Constructing Deep Web Integration Systems

Eduard Dragut
Purdue University
Wachman 1015D
Thursday, March 21, 2013 - 11:00
A very large number of Web sites expose their content via query interfaces (HTML forms), many of them offering the same type of products/services (e.g., flight tickets, car rental/purchasing, hotel room booking). Providing a uniform access to these sources is of practical importance as it facilitates users in searching and comparing services/products of multiple providers. The goal of my research is to construct integration systems that make the access to individual sources transparent to users. To achieve this goal a number of problems need to be addressed. The first is the problem of query interface extraction and understanding. Second, for a certain domain of discourse (e.g., real estate) a uniform query interface to the different data sources has to be constructed. Third, a query formulated on the integrated interface needs to be translated into queries against interfaces of specific sources. Last, returned data by individual sources need to be correctly extracted and the results ranked in descending order of certain desirability property (e.g. price).
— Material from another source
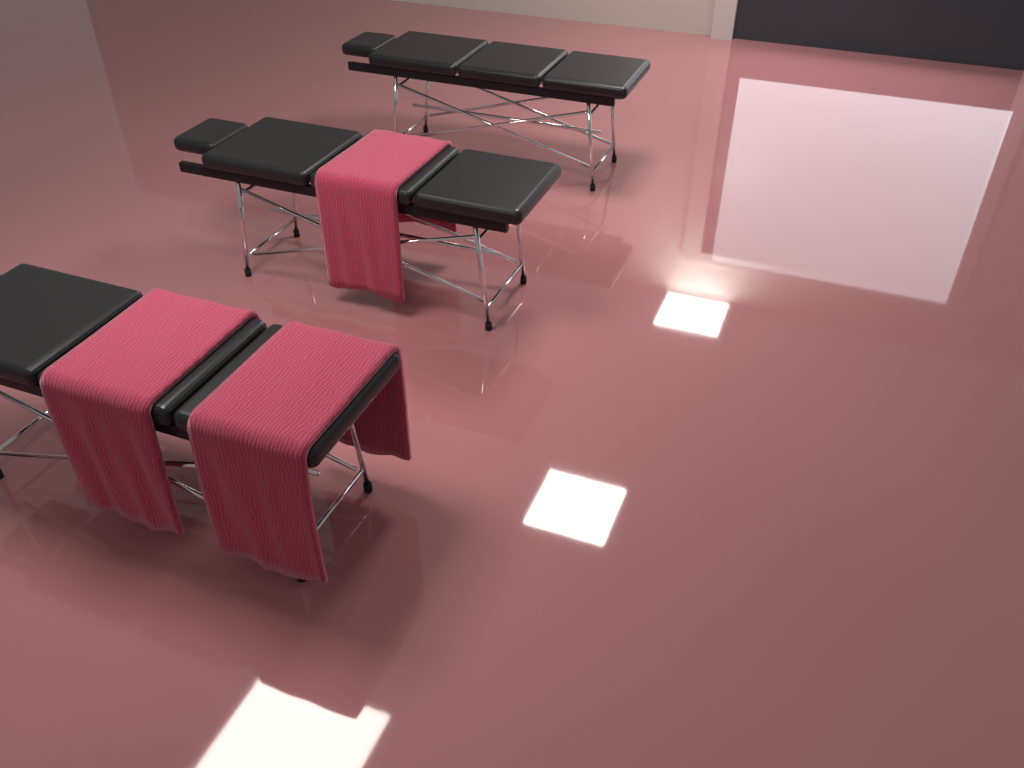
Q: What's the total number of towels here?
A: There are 3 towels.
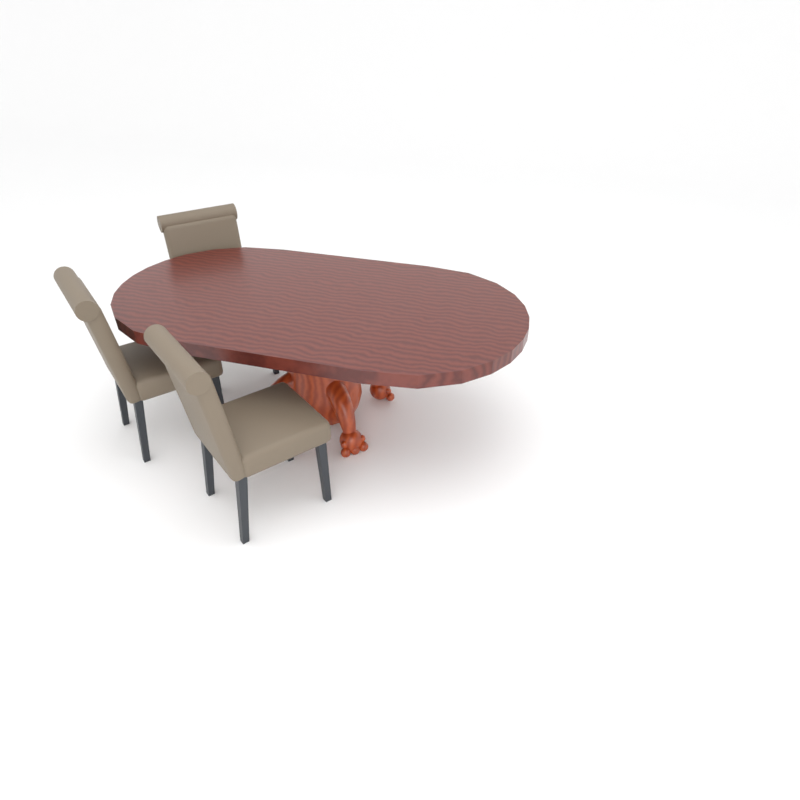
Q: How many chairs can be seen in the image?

In this talk, I will first give an overview of the general architecture of a deep Web integration system. I will then present two such systems that I have developed. One is VisQI (VISual Query interface Integration system). VisQI is capable of (1) extracting Web query interfaces, (2) classifying query interfaces into application domains, and (3) matching the elements of different interfaces. In this talk, I focus on the algorithms for (1) and (3). The other system is Yumi (, an integration system for local search engines for Geo-referenced objects. Typical queries submitted to local search engines include not only information about "what" a user is searching for (such as cuisine) but also "where", such as neighborhood. I will present three key algorithms implemented in Yumi: a neighborhood query processing algorithm, a business listing resolution algorithm and a ranking algorithm with active weights computation. Finally, I will briefly discuss future research directions. At the end of my talk, I will talk about my recent research endeavors into (1) Web data cleaning, (2) sentiment analysis, and (3) cyber- infrastructure for scientific research.